American online newspaper

The Border Belt Independent (BBI) is an American online newspaper that covers issues in the North Carolina Border Belt, an area comprising Scotland, Robeson, Columbus, and Bladen counties. It is overseen by the nonprofit Border Belt Reporting Center, Inc., a 501-C-3

== History ==
In the 2010s, Les High, the editor of The News Reporter, a print newspaper based in Whiteville, North Carolina, considered creating a nonprofit news center to cover affairs in several counties in southeastern North Carolina.
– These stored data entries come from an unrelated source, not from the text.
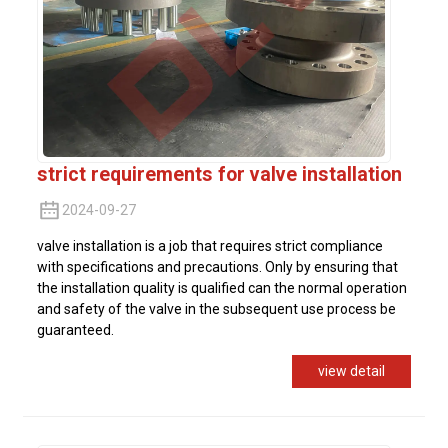
strict requirements for valve installation
2024-09-27
valve installation is a job that requires strict compliance
with specifications and precautions. Only by ensuring that
the installation quality is qualified can the normal operation
and safety of the valve in the subsequent use process be
guaranteed.
view detail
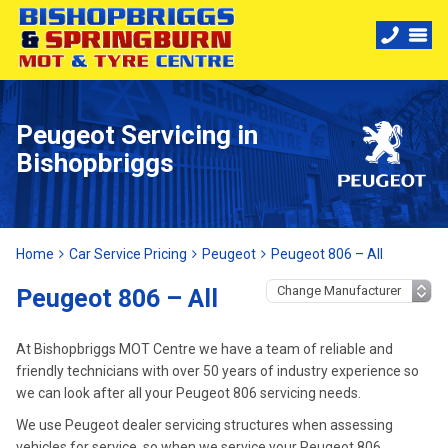
Peugeot Servicing in
Bishopbriggs
Home
Car Service Pricing
Peugeot
Peugeot 806 – All
Peugeot 806 – All
At Bishopbriggs MOT Centre we have a team of reliable and
friendly technicians with over 50 years of industry experience so
we can look after all your Peugeot 806 servicing needs.
We use Peugeot dealer servicing structures when assessing
vehicles for service, so when we service your Peugeot 806,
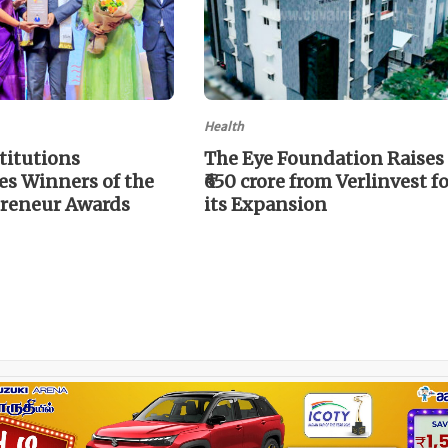
Health
titutions
The Eye Foundation Raises
s Winners of the
₹650 crore from Verlinvest f
reneur Awards
its Expansion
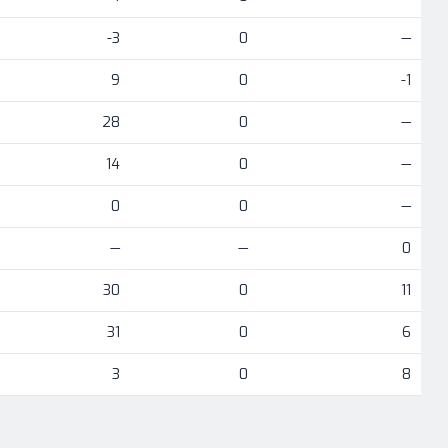
-3
0
—
9
0
-1
28
0
—
14
0
—
0
0
—
—
—
0
30
0
11
31
0
6
3
0
8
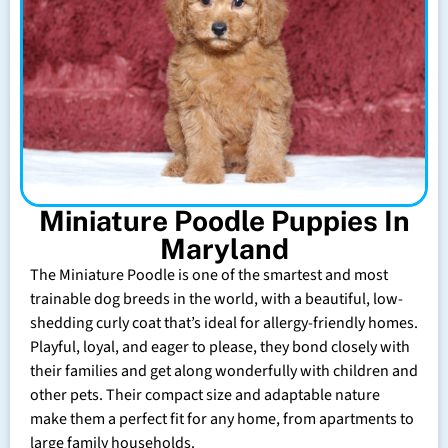
Miniature Poodle Puppies In
Maryland
The Miniature Poodle is one of the smartest and most
trainable dog breeds in the world, with a beautiful, low-
shedding curly coat that’s ideal for allergy-friendly homes.
Playful, loyal, and eager to please, they bond closely with
their families and get along wonderfully with children and
other pets. Their compact size and adaptable nature
make them a perfect fit for any home, from apartments to
large family households.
Following a feasibility study by the North Carolina Local News Lab and after receiving a $495,000 grant from the Kate B. Reynolds Charitable Trust, High incorporated the nonprofit Border Belt Reporting Center in April 2021. The Border Belt Independent, its publication, began operating in May 2021.

== Structure and coverage ==
High serves as the president of the Border Belt Independents board of directors. It is edited by Sarah Nagem and has two additional full-time reporters. The BBI covers news in Scotland, Robeson, Columbus, and Bladen counties, four of the poorest counties in North Carolina. It allows other regional newspapers to republish its reporting.
All content is free and the BBI accepts no advertising. It is primarily funded by the Kate B. Reynolds Charitable Trust, which renewed the initial three-year grant for another three years, Press Forward, plus contributions and matching funds from INN NewsMatch.
In February, 2025, the BBI entered into an agreement with The Assembly, a statewide news organization based in Raleigh, to oversee many of the BBI's editorial, business office and IT functions.